*** Opening Text under study ***

“It’s hot here. 100% of the time.” Yeah, no shit, coach. Thanks for telling me something my balls knew as soon as I got off the plane. Maracaibo, where all the oil is produced, is the second largest city in Venezuela, and year round the daily high temperature ranges from 35-40 degrees Celsius (too many degrees F) with anywhere between 50 and 75% humidity. Not sweating is not an option.
So, a sweaty Coach Stein-Ross, eh? Well, this is how that turned out. Our school has a co-curricular obligation for the teachers which amounts to one hour a week for one trimester in a year. If one exceeds that minimum then stipends are paid out. Not a bad deal considering that anyone who coaches a sport ends up exceeding the minimum and gets a free trip to another city for a VANAS tournament. (VANAS stands for Venezuela Association of North American Schools and is basically the sports league for the international schools here.) Though it has been a bit difficult coaching a sport during the first trimester of my first year abroad, I thought it’d be worth it to fulfill the obligation early. Moreover, since this is an election year and the elections are in October, the softball tournament was scheduled earlier than it otherwise would have been to account for the fact that most of our students’ families leave the country during elections. So it came down to eight middle school softball practices and a tournament in Maracaibo? I thought, “hell, why not.”

*** Closing Text under study ***
*** Opening Dataset records ***

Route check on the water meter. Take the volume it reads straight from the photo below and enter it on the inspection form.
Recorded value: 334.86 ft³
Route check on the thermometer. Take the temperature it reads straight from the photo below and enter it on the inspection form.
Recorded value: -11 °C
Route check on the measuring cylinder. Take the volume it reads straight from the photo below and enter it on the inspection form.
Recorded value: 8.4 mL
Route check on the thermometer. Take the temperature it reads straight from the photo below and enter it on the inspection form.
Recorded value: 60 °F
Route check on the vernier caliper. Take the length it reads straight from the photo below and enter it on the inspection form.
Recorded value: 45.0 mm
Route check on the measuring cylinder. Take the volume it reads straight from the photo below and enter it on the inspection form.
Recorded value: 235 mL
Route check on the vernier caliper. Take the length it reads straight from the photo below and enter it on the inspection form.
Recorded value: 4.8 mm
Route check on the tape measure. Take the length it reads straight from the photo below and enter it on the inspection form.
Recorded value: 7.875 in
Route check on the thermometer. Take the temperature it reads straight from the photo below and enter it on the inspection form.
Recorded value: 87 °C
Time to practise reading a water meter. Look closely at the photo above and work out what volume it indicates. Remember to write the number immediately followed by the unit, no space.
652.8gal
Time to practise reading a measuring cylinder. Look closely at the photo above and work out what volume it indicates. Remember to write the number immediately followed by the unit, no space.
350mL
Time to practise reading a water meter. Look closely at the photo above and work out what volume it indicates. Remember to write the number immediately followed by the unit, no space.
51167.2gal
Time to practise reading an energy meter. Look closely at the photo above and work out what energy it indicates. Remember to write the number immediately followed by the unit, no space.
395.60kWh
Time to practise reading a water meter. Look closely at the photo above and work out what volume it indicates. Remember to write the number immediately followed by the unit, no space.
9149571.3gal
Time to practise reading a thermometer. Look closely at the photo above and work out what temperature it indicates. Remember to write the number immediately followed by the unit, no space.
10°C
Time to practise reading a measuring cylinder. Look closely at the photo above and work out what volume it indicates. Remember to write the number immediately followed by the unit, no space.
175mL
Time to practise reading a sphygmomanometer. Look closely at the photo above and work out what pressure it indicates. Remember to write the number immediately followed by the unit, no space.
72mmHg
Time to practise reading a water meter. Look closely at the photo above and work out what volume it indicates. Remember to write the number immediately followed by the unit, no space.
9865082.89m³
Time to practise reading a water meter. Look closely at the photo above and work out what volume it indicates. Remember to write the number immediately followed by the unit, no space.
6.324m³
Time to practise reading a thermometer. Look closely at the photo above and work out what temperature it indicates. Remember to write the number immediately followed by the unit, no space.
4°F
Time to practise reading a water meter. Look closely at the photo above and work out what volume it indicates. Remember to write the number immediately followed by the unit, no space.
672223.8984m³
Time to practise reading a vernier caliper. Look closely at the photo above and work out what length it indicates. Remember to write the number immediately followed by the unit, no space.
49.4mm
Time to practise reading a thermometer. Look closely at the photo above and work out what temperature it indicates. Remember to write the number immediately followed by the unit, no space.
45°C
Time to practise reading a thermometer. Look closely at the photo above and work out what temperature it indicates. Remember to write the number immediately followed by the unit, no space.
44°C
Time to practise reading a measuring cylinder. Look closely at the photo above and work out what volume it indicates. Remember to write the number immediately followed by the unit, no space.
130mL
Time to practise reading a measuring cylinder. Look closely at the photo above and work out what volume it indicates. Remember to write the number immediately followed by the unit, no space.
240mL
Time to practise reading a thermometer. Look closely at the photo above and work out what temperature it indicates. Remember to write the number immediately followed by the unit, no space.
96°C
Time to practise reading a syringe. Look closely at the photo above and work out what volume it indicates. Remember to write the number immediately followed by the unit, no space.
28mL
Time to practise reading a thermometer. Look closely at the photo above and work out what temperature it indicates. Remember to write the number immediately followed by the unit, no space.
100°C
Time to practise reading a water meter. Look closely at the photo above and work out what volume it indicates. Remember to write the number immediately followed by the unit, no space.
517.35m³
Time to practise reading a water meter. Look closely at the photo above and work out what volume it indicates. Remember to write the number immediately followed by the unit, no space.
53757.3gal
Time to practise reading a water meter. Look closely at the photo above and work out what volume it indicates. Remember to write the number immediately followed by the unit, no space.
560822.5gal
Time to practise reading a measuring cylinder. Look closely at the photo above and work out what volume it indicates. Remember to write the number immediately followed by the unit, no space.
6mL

*** Closing Dataset records ***

Your tasks:
(a) In the coaching post, why was the softball tournament held earlier than usual?
(b) Rewrite the coaching post's paragraph beginning "So, a sweaty Coach Stein-Ross, eh?" as a short list that keeps its main facts.
(c) According to the coaching post, what is the range of the daily high temperature in Maracaibo year round?

Answers for each item:
(a) It is an election year, with the elections in October, and most of the students' families leave the country during elections. The tournament was moved earlier to account for that.

(b)
- Teachers at the school have a co-curricular obligation of one hour a week for one trimester each year.
- Time beyond that minimum earns a stipend.
- Anyone who coaches a sport exceeds the minimum and gets a free trip to another city for a VANAS tournament.
- VANAS (Venezuela Association of North American Schools) is the sports league for the international schools there.
- Coaching in the first trimester of the first year abroad has been difficult, but it fulfills the obligation early.
- Because October elections send most students' families out of the country, the softball tournament was scheduled earlier than usual.
- The commitment came to eight middle school softball practices and a tournament in Maracaibo.

(c) 35 to 40 degrees Celsius.